Please tally the lines in the records that include the word "height" and answer with the bare number.

══════════

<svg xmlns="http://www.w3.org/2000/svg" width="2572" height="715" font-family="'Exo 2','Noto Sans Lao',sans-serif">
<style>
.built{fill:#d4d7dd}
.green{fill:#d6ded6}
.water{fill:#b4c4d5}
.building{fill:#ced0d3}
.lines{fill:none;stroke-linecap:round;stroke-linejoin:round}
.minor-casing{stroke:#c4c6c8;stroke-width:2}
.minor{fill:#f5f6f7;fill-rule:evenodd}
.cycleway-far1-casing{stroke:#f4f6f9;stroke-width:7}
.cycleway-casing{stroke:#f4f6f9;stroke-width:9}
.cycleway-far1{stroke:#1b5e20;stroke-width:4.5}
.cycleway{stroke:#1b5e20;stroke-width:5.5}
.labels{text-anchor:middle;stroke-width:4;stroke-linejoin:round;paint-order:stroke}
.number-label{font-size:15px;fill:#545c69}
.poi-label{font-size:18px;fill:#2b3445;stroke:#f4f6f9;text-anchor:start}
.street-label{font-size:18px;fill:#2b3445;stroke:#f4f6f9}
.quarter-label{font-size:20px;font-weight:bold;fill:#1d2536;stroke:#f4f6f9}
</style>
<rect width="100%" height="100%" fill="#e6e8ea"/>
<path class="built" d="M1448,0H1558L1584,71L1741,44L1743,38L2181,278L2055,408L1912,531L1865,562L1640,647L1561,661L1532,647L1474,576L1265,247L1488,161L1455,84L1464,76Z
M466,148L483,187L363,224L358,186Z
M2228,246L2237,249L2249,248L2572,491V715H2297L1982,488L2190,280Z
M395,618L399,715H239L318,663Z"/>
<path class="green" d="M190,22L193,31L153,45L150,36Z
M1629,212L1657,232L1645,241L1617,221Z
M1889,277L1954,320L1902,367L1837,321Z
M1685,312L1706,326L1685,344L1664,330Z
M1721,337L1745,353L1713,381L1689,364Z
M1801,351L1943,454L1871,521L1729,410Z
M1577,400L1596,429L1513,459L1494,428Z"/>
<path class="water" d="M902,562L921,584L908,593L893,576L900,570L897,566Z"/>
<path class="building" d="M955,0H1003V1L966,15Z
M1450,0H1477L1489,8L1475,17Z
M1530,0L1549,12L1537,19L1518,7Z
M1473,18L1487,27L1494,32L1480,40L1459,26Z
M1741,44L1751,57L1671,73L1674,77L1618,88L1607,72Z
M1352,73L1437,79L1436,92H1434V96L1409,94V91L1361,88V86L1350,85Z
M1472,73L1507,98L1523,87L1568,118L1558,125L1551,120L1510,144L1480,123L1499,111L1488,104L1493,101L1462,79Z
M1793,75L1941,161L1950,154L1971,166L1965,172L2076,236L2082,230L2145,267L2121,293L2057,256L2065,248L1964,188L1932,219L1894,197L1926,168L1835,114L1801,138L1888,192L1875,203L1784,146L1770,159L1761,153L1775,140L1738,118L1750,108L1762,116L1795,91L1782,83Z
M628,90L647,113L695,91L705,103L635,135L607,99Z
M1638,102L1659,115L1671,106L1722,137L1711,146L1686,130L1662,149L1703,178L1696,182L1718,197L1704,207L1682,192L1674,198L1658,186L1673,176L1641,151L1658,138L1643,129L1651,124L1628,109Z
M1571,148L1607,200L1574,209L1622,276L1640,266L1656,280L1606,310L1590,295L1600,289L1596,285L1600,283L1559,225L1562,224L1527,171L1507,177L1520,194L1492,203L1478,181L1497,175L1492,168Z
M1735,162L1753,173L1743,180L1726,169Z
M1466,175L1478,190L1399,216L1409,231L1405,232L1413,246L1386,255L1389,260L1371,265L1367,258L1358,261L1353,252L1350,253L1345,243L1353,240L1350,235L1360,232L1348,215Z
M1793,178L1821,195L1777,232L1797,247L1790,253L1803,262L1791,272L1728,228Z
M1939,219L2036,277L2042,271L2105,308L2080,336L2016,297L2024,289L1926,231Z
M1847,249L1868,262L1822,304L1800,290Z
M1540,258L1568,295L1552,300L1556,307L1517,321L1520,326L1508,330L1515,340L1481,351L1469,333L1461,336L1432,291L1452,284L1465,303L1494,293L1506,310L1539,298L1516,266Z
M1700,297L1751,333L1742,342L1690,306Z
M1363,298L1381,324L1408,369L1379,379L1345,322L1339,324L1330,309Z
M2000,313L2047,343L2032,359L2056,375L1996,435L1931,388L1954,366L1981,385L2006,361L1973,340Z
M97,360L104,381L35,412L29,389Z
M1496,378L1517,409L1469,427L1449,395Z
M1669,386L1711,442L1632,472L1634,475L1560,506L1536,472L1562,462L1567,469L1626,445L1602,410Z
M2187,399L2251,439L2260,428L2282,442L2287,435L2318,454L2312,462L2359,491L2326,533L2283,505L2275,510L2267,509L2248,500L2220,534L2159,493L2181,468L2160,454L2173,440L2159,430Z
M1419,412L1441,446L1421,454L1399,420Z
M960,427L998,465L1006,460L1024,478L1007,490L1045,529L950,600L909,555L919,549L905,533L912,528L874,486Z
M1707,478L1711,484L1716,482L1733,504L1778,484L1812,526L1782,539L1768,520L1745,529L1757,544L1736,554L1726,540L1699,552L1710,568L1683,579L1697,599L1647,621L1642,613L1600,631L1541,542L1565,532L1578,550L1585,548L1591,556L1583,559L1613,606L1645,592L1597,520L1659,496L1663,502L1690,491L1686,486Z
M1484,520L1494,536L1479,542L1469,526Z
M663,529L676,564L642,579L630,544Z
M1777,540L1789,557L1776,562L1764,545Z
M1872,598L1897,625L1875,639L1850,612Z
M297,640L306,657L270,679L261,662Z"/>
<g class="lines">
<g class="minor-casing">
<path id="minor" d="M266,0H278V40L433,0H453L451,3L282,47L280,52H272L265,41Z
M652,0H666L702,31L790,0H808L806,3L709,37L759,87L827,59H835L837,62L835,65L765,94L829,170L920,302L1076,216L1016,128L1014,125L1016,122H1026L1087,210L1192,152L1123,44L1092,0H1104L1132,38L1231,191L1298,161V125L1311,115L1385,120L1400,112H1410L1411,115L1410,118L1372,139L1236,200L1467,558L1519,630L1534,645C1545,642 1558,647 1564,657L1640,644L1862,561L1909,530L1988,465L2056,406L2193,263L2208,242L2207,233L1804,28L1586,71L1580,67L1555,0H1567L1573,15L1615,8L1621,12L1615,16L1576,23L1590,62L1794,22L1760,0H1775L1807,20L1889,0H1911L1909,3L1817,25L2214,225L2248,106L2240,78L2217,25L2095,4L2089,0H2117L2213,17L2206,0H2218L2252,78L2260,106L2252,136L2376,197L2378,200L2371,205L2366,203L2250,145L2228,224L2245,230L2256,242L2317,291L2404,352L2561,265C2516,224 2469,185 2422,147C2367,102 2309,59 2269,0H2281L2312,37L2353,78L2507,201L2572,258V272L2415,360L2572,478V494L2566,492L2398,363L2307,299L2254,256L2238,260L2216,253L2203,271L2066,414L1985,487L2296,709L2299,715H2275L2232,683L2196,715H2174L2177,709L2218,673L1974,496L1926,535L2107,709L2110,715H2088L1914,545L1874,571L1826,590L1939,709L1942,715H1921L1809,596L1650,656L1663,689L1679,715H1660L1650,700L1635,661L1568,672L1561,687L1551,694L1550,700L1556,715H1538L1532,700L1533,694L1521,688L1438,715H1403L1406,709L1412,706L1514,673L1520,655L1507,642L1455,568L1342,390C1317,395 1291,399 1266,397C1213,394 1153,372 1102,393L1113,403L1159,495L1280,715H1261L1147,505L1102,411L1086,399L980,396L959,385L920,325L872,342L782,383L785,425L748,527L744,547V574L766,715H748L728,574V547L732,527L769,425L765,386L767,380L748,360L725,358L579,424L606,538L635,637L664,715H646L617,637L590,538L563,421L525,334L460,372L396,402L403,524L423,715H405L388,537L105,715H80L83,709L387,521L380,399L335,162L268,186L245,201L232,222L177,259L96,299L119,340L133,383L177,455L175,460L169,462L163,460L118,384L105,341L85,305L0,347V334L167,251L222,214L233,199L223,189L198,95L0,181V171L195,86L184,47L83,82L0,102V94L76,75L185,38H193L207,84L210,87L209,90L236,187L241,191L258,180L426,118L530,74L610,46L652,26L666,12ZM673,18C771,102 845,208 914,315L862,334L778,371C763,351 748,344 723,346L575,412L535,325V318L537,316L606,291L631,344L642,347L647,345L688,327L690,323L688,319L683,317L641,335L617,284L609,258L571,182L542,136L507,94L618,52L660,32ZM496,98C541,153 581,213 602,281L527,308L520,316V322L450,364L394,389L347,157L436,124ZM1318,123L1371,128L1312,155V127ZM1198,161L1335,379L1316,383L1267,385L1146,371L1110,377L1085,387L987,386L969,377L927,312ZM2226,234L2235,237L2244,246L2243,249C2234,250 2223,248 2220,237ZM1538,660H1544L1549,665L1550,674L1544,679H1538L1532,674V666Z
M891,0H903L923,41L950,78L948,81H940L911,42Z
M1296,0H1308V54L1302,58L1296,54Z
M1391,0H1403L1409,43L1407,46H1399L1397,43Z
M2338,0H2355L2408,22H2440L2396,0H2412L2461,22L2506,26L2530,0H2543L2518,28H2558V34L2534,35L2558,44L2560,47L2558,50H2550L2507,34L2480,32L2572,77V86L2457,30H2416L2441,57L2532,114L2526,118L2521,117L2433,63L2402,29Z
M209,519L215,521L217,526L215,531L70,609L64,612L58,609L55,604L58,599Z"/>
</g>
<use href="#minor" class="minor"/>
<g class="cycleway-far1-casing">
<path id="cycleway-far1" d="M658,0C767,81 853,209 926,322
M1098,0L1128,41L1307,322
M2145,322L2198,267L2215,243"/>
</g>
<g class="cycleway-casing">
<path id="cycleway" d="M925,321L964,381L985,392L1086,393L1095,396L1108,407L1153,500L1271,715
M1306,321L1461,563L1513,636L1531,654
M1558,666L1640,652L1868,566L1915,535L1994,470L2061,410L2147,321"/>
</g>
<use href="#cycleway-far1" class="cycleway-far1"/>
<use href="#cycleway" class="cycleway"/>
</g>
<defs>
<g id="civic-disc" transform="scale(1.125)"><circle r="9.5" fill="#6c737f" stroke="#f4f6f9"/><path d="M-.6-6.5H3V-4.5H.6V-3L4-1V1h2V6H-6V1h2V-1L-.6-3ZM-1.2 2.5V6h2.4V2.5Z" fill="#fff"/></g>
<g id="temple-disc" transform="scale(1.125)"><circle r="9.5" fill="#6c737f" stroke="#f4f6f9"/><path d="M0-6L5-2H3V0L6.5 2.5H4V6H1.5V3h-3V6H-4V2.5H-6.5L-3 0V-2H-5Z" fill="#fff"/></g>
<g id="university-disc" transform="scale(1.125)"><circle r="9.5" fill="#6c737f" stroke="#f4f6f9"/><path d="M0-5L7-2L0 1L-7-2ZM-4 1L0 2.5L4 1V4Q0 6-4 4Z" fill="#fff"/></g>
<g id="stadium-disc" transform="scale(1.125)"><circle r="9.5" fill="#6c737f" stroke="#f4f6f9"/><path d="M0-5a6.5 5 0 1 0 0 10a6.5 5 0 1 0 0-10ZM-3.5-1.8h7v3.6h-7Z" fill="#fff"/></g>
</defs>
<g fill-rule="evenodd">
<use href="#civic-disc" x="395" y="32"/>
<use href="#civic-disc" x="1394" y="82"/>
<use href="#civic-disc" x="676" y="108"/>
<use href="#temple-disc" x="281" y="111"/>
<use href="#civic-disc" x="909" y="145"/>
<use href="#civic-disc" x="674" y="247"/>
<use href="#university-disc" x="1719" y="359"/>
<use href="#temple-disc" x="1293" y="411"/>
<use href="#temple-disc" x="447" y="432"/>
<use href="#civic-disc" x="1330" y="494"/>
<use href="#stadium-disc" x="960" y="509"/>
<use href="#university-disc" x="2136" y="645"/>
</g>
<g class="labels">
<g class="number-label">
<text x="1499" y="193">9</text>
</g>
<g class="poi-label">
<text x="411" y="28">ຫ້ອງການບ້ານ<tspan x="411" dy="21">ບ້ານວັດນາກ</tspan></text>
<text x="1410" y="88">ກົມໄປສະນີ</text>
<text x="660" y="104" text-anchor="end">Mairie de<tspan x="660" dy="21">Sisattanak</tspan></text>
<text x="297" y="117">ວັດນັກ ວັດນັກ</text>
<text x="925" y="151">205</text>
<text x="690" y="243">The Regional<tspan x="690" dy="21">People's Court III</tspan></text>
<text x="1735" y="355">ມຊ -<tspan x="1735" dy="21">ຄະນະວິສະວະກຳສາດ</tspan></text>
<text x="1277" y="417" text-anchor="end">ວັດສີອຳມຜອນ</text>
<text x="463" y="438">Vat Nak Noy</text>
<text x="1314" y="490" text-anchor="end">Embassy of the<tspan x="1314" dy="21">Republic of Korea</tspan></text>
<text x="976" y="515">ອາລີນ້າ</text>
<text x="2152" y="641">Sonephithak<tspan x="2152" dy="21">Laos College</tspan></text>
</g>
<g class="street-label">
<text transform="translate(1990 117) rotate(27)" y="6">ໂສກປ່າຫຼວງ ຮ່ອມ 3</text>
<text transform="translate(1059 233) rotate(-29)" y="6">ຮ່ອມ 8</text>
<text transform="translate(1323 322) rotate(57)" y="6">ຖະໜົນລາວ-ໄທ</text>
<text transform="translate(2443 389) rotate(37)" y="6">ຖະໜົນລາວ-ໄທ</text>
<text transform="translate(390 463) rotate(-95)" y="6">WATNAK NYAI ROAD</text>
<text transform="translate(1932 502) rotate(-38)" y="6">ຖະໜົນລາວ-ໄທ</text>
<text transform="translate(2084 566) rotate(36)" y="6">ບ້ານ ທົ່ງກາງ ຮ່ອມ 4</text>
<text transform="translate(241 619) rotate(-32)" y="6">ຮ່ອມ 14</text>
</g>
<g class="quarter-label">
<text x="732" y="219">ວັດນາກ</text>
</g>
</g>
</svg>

══════════

◆ **The answer**:
2